One of the most significant art copyright cases of recent decades has been settled.
Court documents filed today in the U.S. Southern District Court of New York state that Richard Prince and his gallery, Gagosian, are free of any claim of copyright infringement from French photographer Patrick Cariou.
"Richard is pleased to have settled the case," Prince's counsel, Joshua Schiller, of New York firm Boies Schiller Flexner, told A.i.A. by phone today. "We think that the Second Circuit decision is important, and it will protect artists, who can use as raw ingredients other works of art in creating new expression."
The case concerns Prince's "Canal Zone" series of paintings (2008), which incorporated photographs by Cariou from his 2000 book Yes, Rasta (Powerhouse) for a show at Gagosian Gallery. In 2009 Cariou brought a copyright infringement suit against Prince, Gagosian Gallery, Lawrence Gagosian and catalogue publisher Rizzoli. In March 2011, U.S. District judge Deborah Batts ruled against Prince and ordered the defendants to destroy remaining copies of the catalogue and unsold paintings that make use of Cariou's photographs.
That decision was largely overturned on appeal in April 2013, with the exception of five paintings that, the court concluded, must be reevaluated for claims of fair use.
Some viewed the terms of the settlement as a vindication for Prince and other artists who borrow imagery.
"The plain language of the stipulation seems to indicate that the fair use principles that we believe are important to artists engaged in the transformative use of existing images were upheld even in the context of a settlement," Michael Straus, chairman of the board of the Andy Warhol Foundation for the Visual Arts, told A.i.A. by phone today.
He added, "The bottom line is that there are not and cannot be any claims of copyright infringement against Mr. Prince based on his use of Mr. Cariou's imagery."
The Warhol Foundation, along with the Robert Rauschenberg Foundation, filed a brief in the case in October 2013, siding with Prince. Their argument: the intellectual content and aesthetic meaning of works of art are not always visible to the naked eye without art-historical context. Their brief suggested that art historians, curators and other experts should have a say in the case.
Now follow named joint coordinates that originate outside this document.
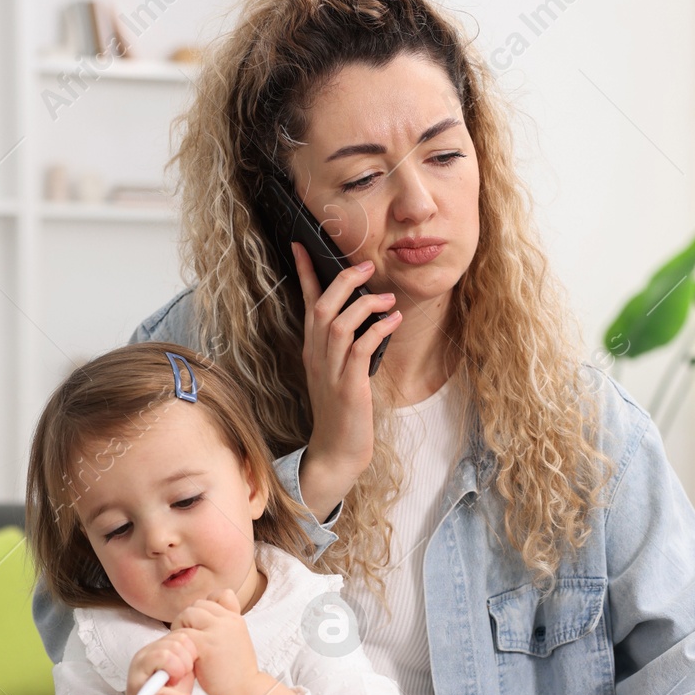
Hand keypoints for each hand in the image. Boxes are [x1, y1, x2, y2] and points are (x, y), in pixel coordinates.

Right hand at [125, 632, 196, 694]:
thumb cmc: (170, 694)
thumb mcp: (182, 671)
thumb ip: (188, 656)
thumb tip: (202, 645)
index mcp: (153, 649)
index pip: (178, 636)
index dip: (191, 651)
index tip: (191, 666)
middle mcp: (142, 658)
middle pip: (173, 644)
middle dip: (185, 661)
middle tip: (183, 676)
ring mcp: (138, 676)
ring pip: (163, 656)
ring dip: (178, 672)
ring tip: (178, 684)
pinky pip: (162, 691)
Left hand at [170, 589, 259, 694]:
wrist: (244, 690)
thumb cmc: (236, 669)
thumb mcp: (236, 638)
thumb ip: (225, 622)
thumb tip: (209, 606)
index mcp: (236, 618)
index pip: (218, 595)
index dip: (205, 609)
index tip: (202, 626)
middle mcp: (228, 620)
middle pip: (198, 605)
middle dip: (188, 619)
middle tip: (188, 640)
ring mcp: (218, 630)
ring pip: (188, 614)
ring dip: (181, 629)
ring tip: (185, 647)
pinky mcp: (206, 644)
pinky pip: (183, 634)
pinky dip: (179, 645)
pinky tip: (185, 657)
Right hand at [289, 241, 401, 518]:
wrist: (337, 450)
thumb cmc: (344, 410)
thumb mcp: (340, 370)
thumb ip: (347, 343)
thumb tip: (367, 315)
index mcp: (312, 349)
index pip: (306, 303)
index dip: (304, 272)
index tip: (301, 244)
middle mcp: (316, 355)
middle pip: (322, 306)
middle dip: (342, 280)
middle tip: (367, 266)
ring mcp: (330, 371)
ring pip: (339, 324)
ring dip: (364, 305)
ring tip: (388, 298)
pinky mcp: (348, 387)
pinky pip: (359, 349)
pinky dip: (377, 331)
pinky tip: (393, 321)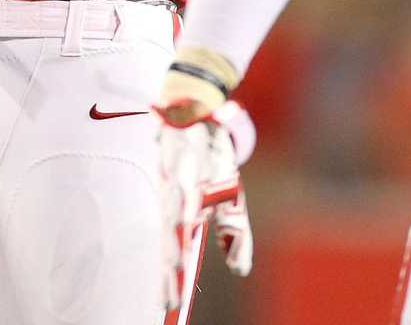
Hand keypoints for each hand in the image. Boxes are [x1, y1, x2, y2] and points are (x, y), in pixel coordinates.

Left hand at [157, 99, 255, 310]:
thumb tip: (241, 270)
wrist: (198, 107)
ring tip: (176, 261)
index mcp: (181, 206)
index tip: (169, 303)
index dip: (171, 275)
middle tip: (169, 292)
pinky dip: (184, 190)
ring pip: (173, 206)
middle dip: (170, 263)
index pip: (174, 246)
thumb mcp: (229, 195)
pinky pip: (180, 170)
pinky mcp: (177, 144)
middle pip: (169, 233)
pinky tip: (187, 209)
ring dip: (175, 234)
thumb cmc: (211, 155)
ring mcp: (174, 168)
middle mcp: (173, 191)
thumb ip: (235, 232)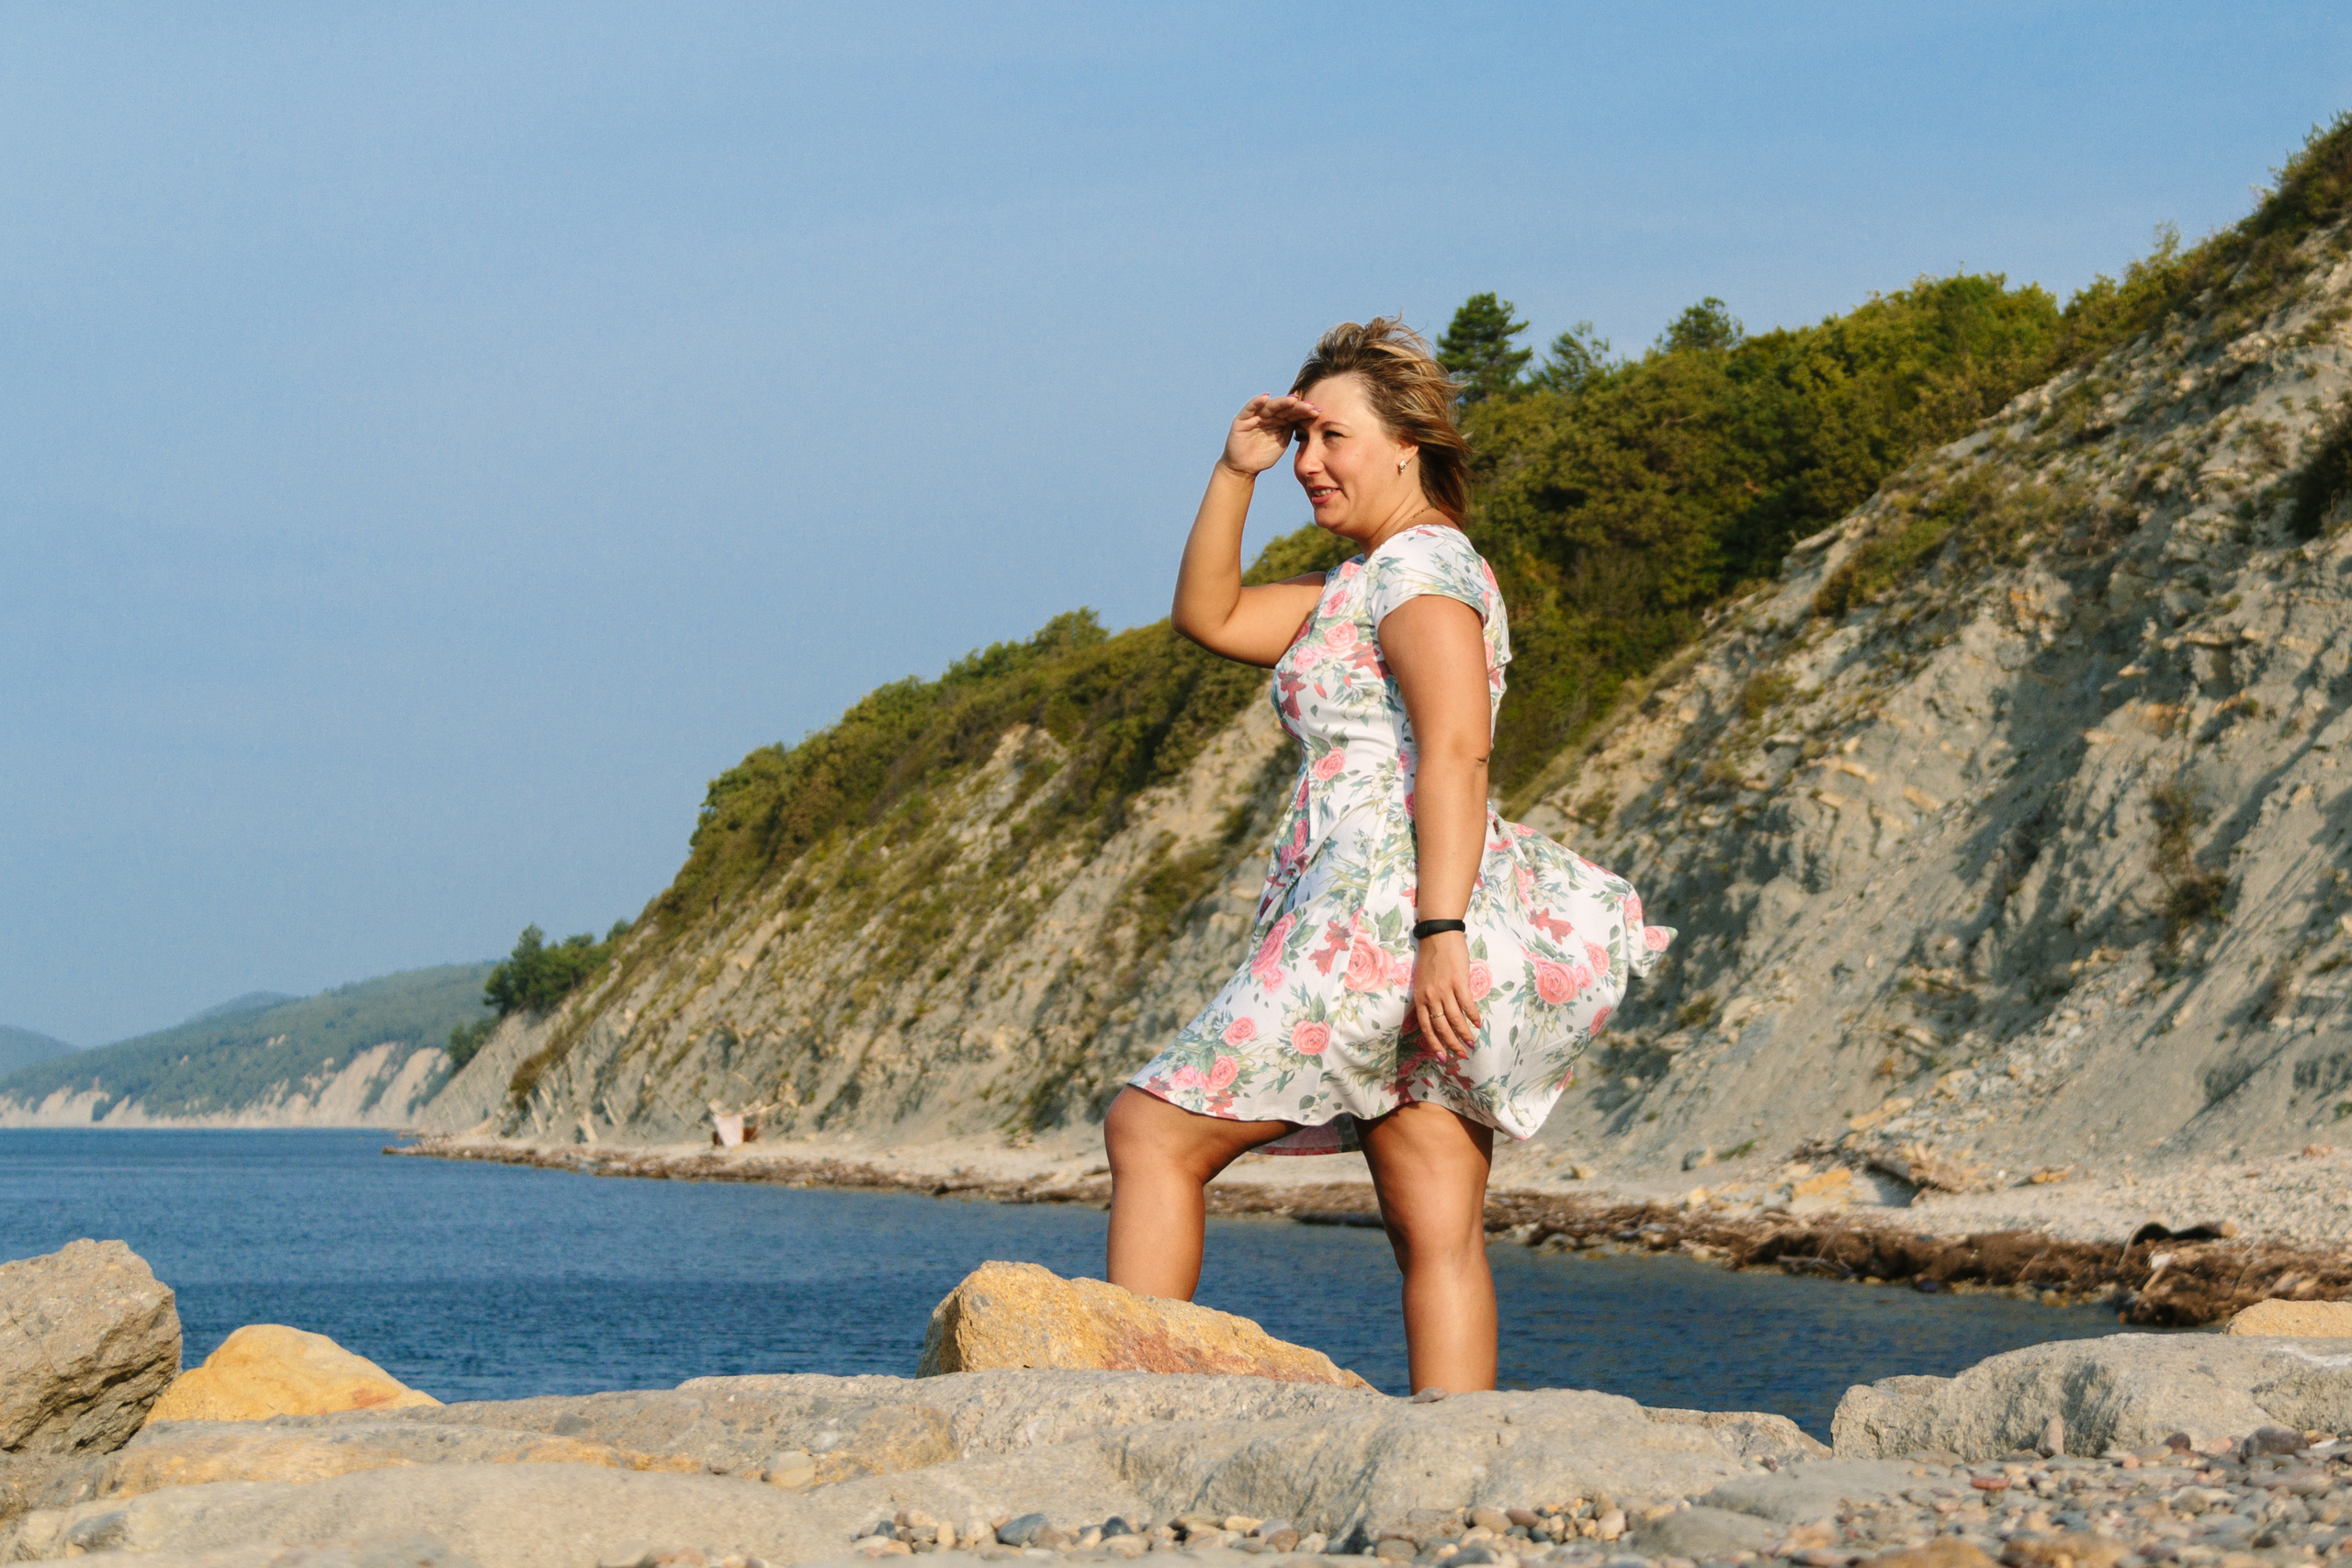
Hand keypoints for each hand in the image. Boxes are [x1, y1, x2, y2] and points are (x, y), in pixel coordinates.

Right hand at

The settlement of the case leaves those in the copyright law field without precedents that might have been set had the case continued.
"Out of the 30 works, 25 were found to be fair use and five were sent back to the lower court for re-arguing," New York attorney Sergio Muñoz Sarmiento told A.i.A. by phone. "The judges at the Second Circuit court decided that the case would hinge on whether a reasonable observer would find Prince's works to have been transformative, and thus protected under fair use law. The question remains, who is a ‘reasonable observer?'"
"It's unfortunate that we'll never know how the case would have been fully resolved," Amy Goldrich, of New York's Cahill Partners, told A.i.A. in an e-mail, "and I can see how those whose work may be sources for appropriation will likely be disappointed by this outcome, but there's a lot more clarity now on how fair use applies. That additional clarity for artists is a good thing."